How the Cloud Brings New Opportunities to the Forefront for the Library of Congress

"As the oldest federal institution, the Library of Congress serves as a steward to some of the country’s most defining works — inspiring learners, creatives and artists — for more than two centuries. But as information becomes ever-more digital, the Library is turning to the cloud to expand access and enhance the services they provide in order to realize its vision of connecting all American people to the Library of Congress. In order to support accessibility and enhance the availability of services they provide, the Library is turning to transformative tools and capabilities in the cloud. Machine learning tools, including natural language translation and assistance for the visually impared, are enabling the Library to scale and extend their services to include previously less accessible collections and resources, only available in their original printed format."
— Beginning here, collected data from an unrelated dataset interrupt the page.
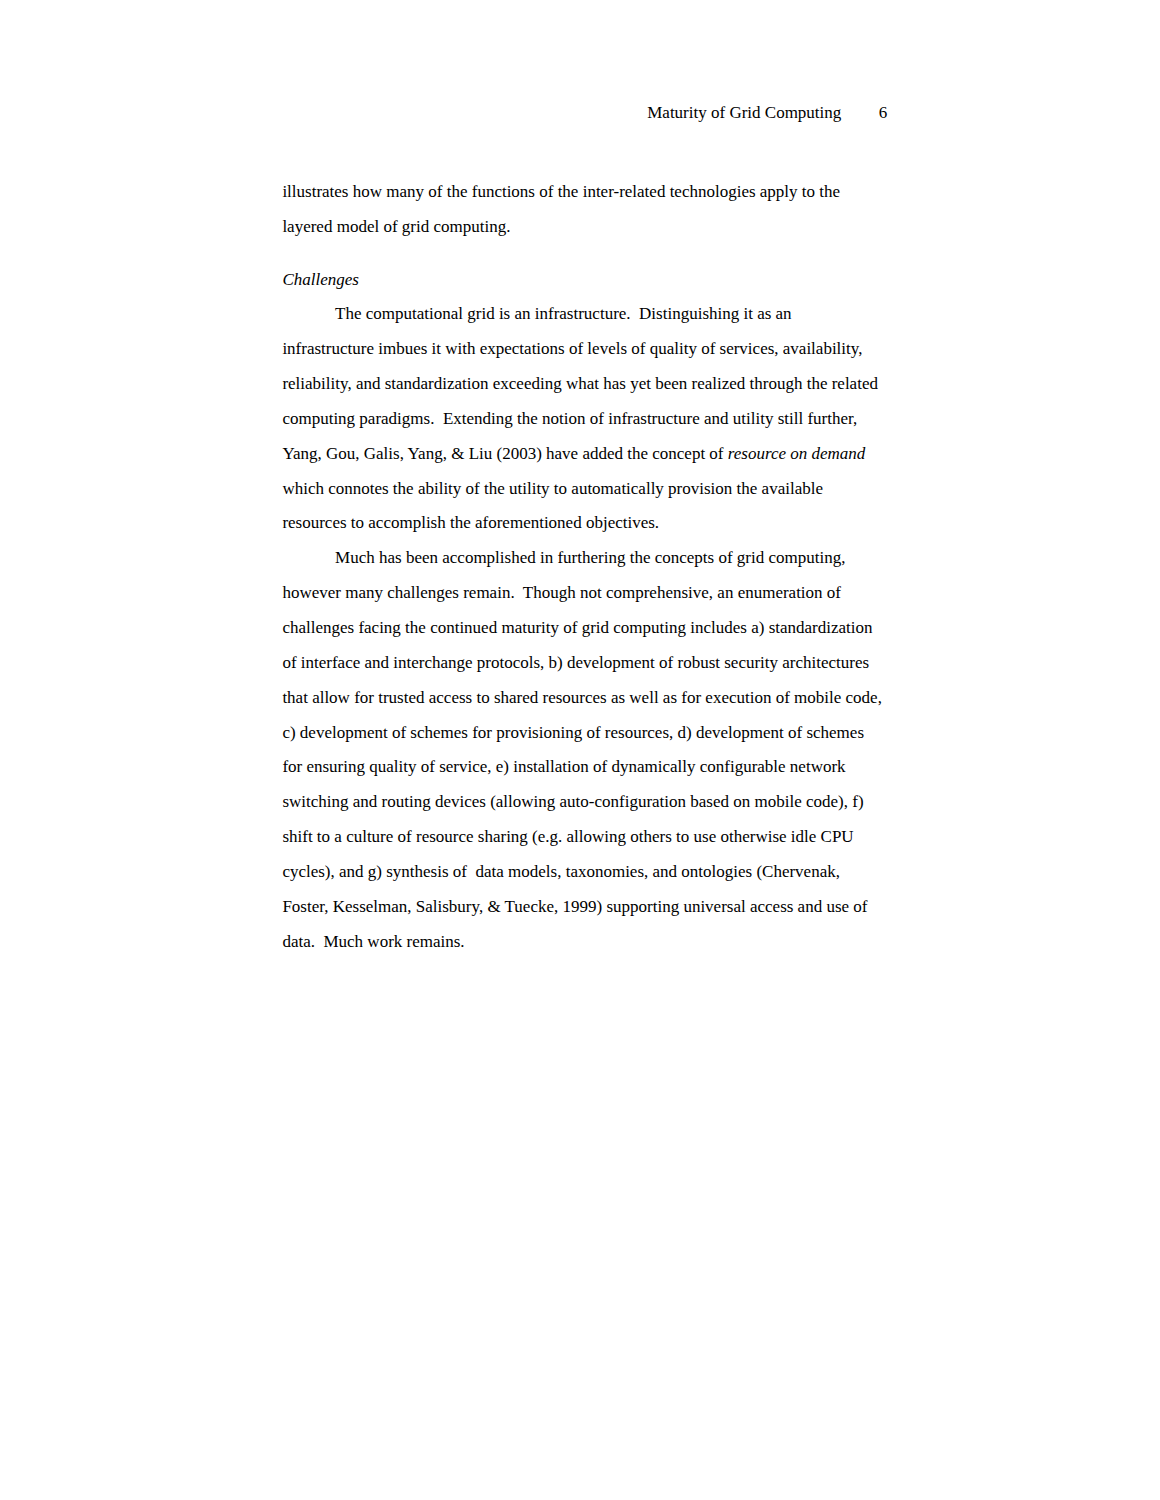Maturity of Grid Computing6
illustrates how many of the functions of the inter-related technologies apply to the layered model of grid computing.
Challenges
The computational grid is an infrastructure. Distinguishing it as an infrastructure imbues it with expectations of levels of quality of services, availability, reliability, and standardization exceeding what has yet been realized through the related computing paradigms. Extending the notion of infrastructure and utility still further, Yang, Gou, Galis, Yang, & Liu (2003) have added the concept of resource on demand which connotes the ability of the utility to automatically provision the available resources to accomplish the aforementioned objectives.
Much has been accomplished in furthering the concepts of grid computing, however many challenges remain. Though not comprehensive, an enumeration of challenges facing the continued maturity of grid computing includes a) standardization of interface and interchange protocols, b) development of robust security architectures that allow for trusted access to shared resources as well as for execution of mobile code, c) development of schemes for provisioning of resources, d) development of schemes for ensuring quality of service, e) installation of dynamically configurable network switching and routing devices (allowing auto-configuration based on mobile code), f) shift to a culture of resource sharing (e.g. allowing others to use otherwise idle CPU cycles), and g) synthesis of data models, taxonomies, and ontologies (Chervenak, Foster, Kesselman, Salisbury, & Tuecke, 1999) supporting universal access and use of data. Much work remains.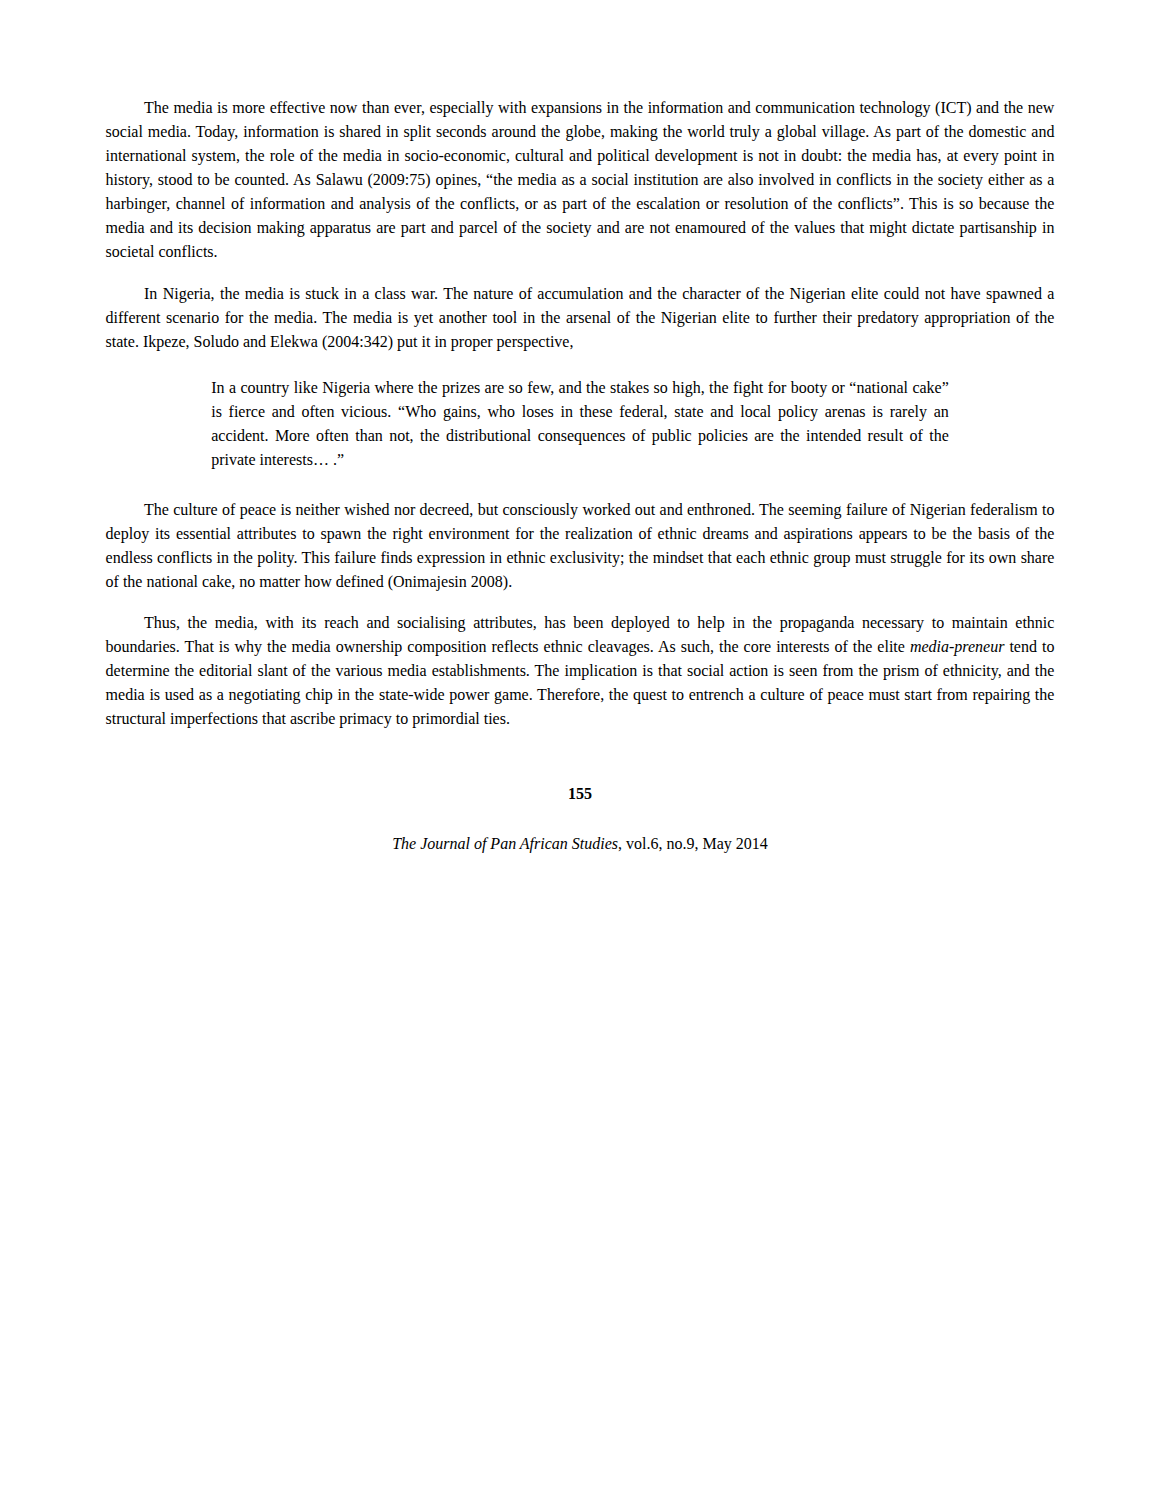The media is more effective now than ever, especially with expansions in the information and communication technology (ICT) and the new social media. Today, information is shared in split seconds around the globe, making the world truly a global village. As part of the domestic and international system, the role of the media in socio-economic, cultural and political development is not in doubt: the media has, at every point in history, stood to be counted. As Salawu (2009:75) opines, “the media as a social institution are also involved in conflicts in the society either as a harbinger, channel of information and analysis of the conflicts, or as part of the escalation or resolution of the conflicts”. This is so because the media and its decision making apparatus are part and parcel of the society and are not enamoured of the values that might dictate partisanship in societal conflicts.
In Nigeria, the media is stuck in a class war. The nature of accumulation and the character of the Nigerian elite could not have spawned a different scenario for the media. The media is yet another tool in the arsenal of the Nigerian elite to further their predatory appropriation of the state. Ikpeze, Soludo and Elekwa (2004:342) put it in proper perspective,
In a country like Nigeria where the prizes are so few, and the stakes so high, the fight for booty or “national cake” is fierce and often vicious. “Who gains, who loses in these federal, state and local policy arenas is rarely an accident. More often than not, the distributional consequences of public policies are the intended result of the private interests… .”
The culture of peace is neither wished nor decreed, but consciously worked out and enthroned. The seeming failure of Nigerian federalism to deploy its essential attributes to spawn the right environment for the realization of ethnic dreams and aspirations appears to be the basis of the endless conflicts in the polity. This failure finds expression in ethnic exclusivity; the mindset that each ethnic group must struggle for its own share of the national cake, no matter how defined (Onimajesin 2008).
Thus, the media, with its reach and socialising attributes, has been deployed to help in the propaganda necessary to maintain ethnic boundaries. That is why the media ownership composition reflects ethnic cleavages. As such, the core interests of the elite media-preneur tend to determine the editorial slant of the various media establishments. The implication is that social action is seen from the prism of ethnicity, and the media is used as a negotiating chip in the state-wide power game. Therefore, the quest to entrench a culture of peace must start from repairing the structural imperfections that ascribe primacy to primordial ties.
155
The Journal of Pan African Studies, vol.6, no.9, May 2014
– Shannon Sullivan, Director of Federal, Google Cloud

It took 14 years for the Library of Congress to amass its first 3,000 books and maps, but just a single day to lose them all. In 1814, British troops turned the Library’s original volumes into kindling to burn down the Capitol, torching the symbolic seat of American democracy and learning.

Far from losing relevance in the digital age, the Library’s potential value today could be greater than ever before.

Today, the Library is the world’s largest repository of knowledge, employing several thousand personnel and spanning multiple buildings and departments in the pursuit of its mission: collecting, preserving and ensuring access to the world’s documents. But like other federal agencies, the Library of Congress is now looking to advance its mission into the next era of digital transformation, an effort spearheaded by the Library’s forward-looking leadership.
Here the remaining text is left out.